'version'-based code selection

Anonymouse zorael at gmail.com
Sun Jun 2 17:43:09 UTC 2019


On Saturday, 1 June 2019 at 07:46:40 UTC, Jonathan M Davis wrote:
> For the most part though, you don't declare your own version 
> identifiers. It sometimes makes sense, but usually, version 
> identifiers are used for versioning code based on the platform 
> or architecture that it's compiled on. They're really only 
> intended to be a saner version of #ifdefs, and if you're doing 
> anything fancy with them, you're really not using them as 
> intended and are probably going to have problems.

I use versioning pervasively to make features opt-in/opt-out at 
compile-time.

> Dataset entries

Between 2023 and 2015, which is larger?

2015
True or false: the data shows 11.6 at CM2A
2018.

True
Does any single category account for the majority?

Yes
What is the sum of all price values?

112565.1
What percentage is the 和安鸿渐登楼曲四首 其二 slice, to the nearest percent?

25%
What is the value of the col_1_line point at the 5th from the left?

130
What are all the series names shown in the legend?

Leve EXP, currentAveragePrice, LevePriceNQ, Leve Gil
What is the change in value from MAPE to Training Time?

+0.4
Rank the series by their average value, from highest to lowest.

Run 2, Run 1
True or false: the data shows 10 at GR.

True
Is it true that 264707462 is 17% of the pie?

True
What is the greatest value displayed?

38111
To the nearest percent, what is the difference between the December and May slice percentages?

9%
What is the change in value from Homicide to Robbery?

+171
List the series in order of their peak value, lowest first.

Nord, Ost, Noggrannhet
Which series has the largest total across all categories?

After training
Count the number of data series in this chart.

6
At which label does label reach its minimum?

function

> Task set
• 1. In the post on version-based code selection, what does Anonymouse say they use versioning for?
• 2. Carry on the post about version-based code selection, starting after its final sentence.
These rows have no connection to the post on version-based code selection.

> Answers to each task
• 1. To make features opt-in/opt-out at compile-time.

• 2.
Like so, from dub.json:

     "versions":
     [
         "AsAnApplication",
         "WithAdminPlugin",
         "WithAutomodePlugin",
         "WithBashQuotesPlugin",
         "WithChanQueriesService",
         "WithChatbotPlugin",
         "WithConnectService",
         "WithCTCPService",
         "WithHelpPlugin",
         "WithNotesPlugin",
         "WithPersistenceService",
         "WithPipelinePlugin",
         "WithPrinterPlugin",
         "WithQuotesPlugin",
         "WithSedReplacePlugin",
         "WithSeenPlugin",
         "WithWebtitlesPlugin"
     ],

---

module foo;

version(WithFoo):

// ...

Is this recommended against? It's a very convenient way of 
enabling and disabling modules outright, since (by default) dub 
eagerly compiles everything it sees. I haven't had any problems 
with it as of yet, at the very least.